Auteur: Jeffrey Eugenides
Editeur: Points – 2010 (254 pages)/L’Olivier – 2024 (272 pages)
Lu en juillet 2025
Mon avis: Les cinq sœurs Lisbon, âgées de 13 à 17 ans, se sont suicidées en l’espace d’une année.
Dans leur banlieue tranquille et aisée de Detroit, personne n’a réellement compris leurs raisons. Seuls les garçons du quartier, adolescents à l’époque des faits et éperdument amoureux de ces cinq filles belles et intelligentes qui avaient tout pour réussir, ont tenté de reconstituer les faits et les pensées des sœurs.
Vingt ans après, toujours traumatisés, toujours amoureux et toujours aussi perplexes, ils relatent leur enquête, comme s’ils se confiaient à un psychologue, un policier, un journaliste, allez savoir.
Les filles Lisbon n’ont laissé aucun indice pour expliquer leur geste, alors les garçons, se basant sur ce qu’ils ont pu observer, se perdent en conjectures. Après le premier suicide, celui de Cecilia, ils ont vu – et toute la petite communauté du quartier avec eux – comment la mère Lisbon avait décidé de cloîtrer ses filles survivantes à demeure, les privant successivement de sorties, de musique, de téléphone, d’école. Comment a-t-elle pu penser que, de la sorte, elle protégerait ses filles ? Du monde extérieur peut-être, mais en l’occurrence celui-ci était loin d’être aussi menaçant que le monde intérieur des adolescentes…
A mesure que la famille Lisbon se replie sur elle-même, leur maison et le jardin semblent suivre le même mouvement, s’enfonçant tous ensemble, humains et non-humains, dans la décrépitude et le délabrement, à force de négligence et de manque de soins.
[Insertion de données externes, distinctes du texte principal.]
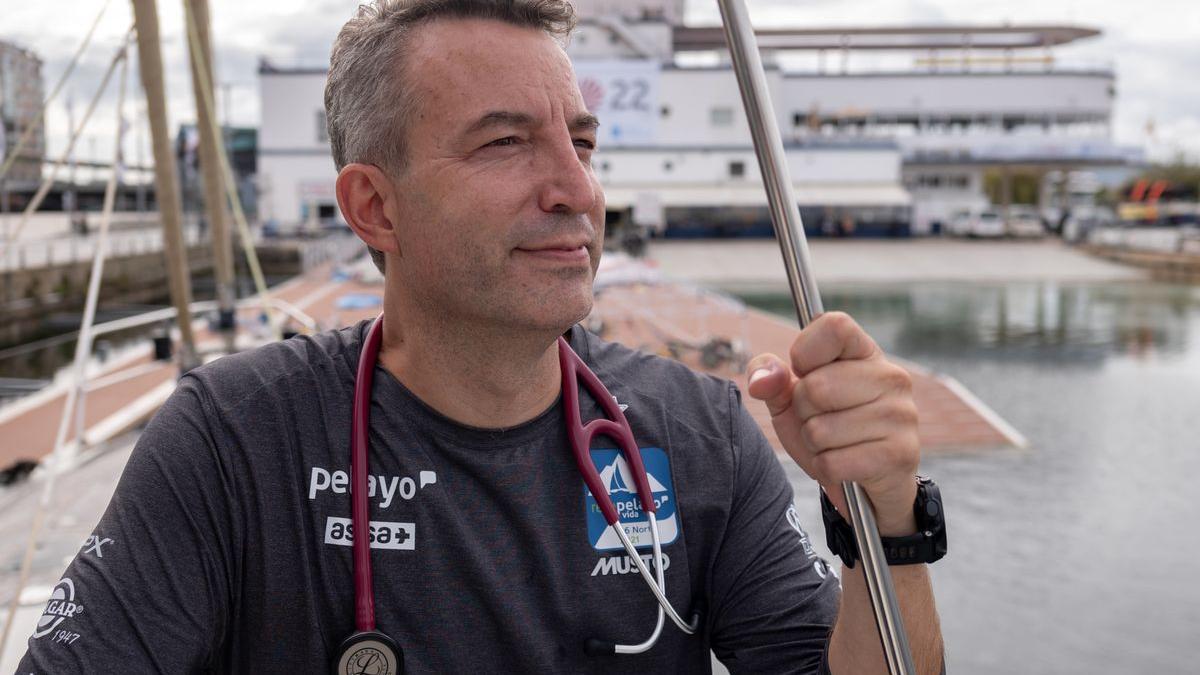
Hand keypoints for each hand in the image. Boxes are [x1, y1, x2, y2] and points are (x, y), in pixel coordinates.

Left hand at [746, 312, 919, 534]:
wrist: (865, 487)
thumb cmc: (828, 431)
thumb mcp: (790, 401)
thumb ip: (769, 379)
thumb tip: (761, 380)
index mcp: (865, 353)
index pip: (834, 326)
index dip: (805, 352)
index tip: (806, 373)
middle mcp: (891, 377)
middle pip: (815, 386)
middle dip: (804, 412)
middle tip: (823, 419)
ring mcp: (901, 415)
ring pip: (821, 430)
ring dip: (815, 445)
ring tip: (836, 444)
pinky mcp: (900, 453)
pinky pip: (833, 463)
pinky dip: (827, 469)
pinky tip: (846, 466)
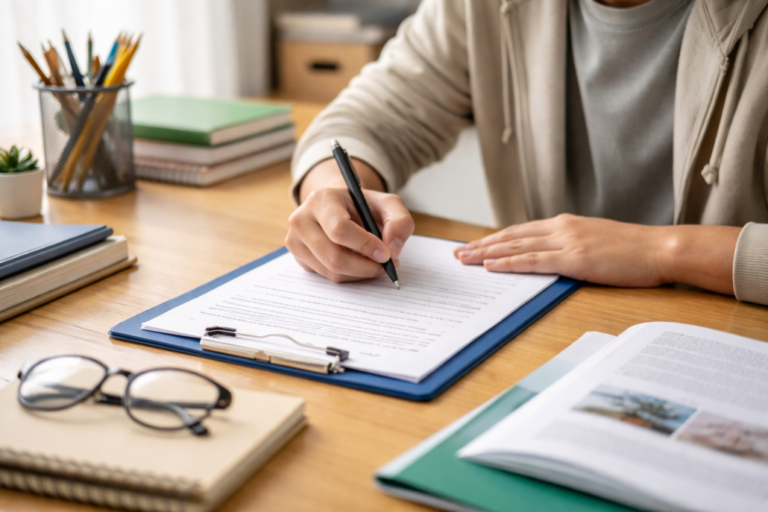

De loin, du haut de leur cabane dans un arbre, les garçons épient, impuissants, les silhouettes aux fenêtres, les rares allées et venues de la maison à la boîte aux lettres des occupants de cette demeure destinée à devenir un tombeau.
Evidemment ce roman ne respire pas la joie de vivre. Dès les premières lignes (dès le titre, en fait), on sait que les cinq jeunes filles vont se suicider, et l’ambiance est lourde et oppressante.
A l’instar des garçons, le lecteur, au bas de la dernière page, continue de s’interroger, parce que le récit ne permet pas de comprendre les ressorts psychologiques qui ont poussé les filles vers la mort. Les garçons connaissaient en réalité assez peu les filles, au point parfois de les confondre entre elles et de les fondre en une entité indistincte et fantasmée. Les garçons eux-mêmes, d’ailleurs, qui pour la narration utilisent un « nous » anonyme, apparaissent aussi comme un groupe indifférencié, un peu comme un chœur de tragédie grecque scandant un drame.
Et donc tout est un peu brumeux, incertain, l’époque (même si on devine les années 70), les noms, les explications, les hypothèses, les circonstances.
Les amateurs de psychologie (comme moi) resteront un peu sur leur faim, avec de nombreux pourquoi : pourquoi les parents se sont comportés ainsi, pourquoi personne n’est intervenu, pourquoi les filles n’ont-elles pas fugué,…
Un roman grave et amer sur les affres et la fragilité de l’adolescence, sur l’enfermement et la liberté, sur les abus parentaux pleins de bonnes intentions et leurs conséquences, le désespoir et la folie.
Malgré quelques excès de lyrisme, un texte marquant.
Présentation par l’éditeur:
Jeunes, belles et fragiles, les cinq filles Lisbon se suicident en l’espace d’une année. Difficile de comprendre ce qui se passe derrière les murs de la villa familiale : un quotidien étouffant, une mère plus sévère que les autres, une folie contagieuse… Des garçons du quartier, effrayés et fascinés, observent les filles s’effondrer une à une. Devenus adultes, ils s’interrogent encore.
Jeffrey Eugenides, né dans le Michigan en 1960, a écrit son premier roman, Virgin suicides, en 1993. Il a été adapté au cinéma avec succès par Sofia Coppola en 1999. Son deuxième roman, Middlesex, a reçu le prix Pulitzer en 2003.